### WHAT IS BEING ASKED
Find every line below with the word "πατέρα" in it, and copy each one.

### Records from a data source
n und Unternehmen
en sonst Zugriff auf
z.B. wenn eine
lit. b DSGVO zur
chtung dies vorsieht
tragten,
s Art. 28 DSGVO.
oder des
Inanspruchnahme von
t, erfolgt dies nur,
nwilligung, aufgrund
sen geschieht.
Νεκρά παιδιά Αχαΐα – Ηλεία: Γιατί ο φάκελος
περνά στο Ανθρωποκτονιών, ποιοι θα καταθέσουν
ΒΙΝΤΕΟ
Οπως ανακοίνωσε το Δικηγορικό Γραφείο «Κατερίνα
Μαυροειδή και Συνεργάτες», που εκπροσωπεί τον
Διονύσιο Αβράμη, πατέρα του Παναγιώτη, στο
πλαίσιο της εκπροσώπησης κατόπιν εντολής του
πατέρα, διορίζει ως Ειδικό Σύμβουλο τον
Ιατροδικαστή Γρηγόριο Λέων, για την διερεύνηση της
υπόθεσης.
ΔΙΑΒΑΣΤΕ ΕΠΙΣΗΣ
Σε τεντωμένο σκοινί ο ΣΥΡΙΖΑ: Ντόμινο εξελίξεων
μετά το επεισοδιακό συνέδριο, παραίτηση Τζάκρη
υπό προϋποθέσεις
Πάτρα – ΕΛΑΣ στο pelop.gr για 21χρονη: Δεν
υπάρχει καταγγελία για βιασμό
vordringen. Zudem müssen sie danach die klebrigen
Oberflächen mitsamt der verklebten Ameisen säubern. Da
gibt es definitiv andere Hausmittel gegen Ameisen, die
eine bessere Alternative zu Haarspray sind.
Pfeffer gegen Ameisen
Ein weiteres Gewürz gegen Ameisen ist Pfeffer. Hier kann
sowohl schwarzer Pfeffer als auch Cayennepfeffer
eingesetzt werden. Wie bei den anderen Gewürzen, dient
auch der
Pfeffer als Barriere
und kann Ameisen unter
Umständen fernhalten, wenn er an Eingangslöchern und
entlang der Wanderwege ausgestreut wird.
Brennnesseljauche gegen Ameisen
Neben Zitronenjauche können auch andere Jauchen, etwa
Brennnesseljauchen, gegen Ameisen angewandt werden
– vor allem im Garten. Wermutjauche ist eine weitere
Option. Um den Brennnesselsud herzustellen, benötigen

### SOLUTION TO THIS EXERCISE
Διονύσιο Αβράμη, πατέρα του Παναγιώτη, στο
πατέρα, διορίζει ως Ειδικό Σύμβουλο τον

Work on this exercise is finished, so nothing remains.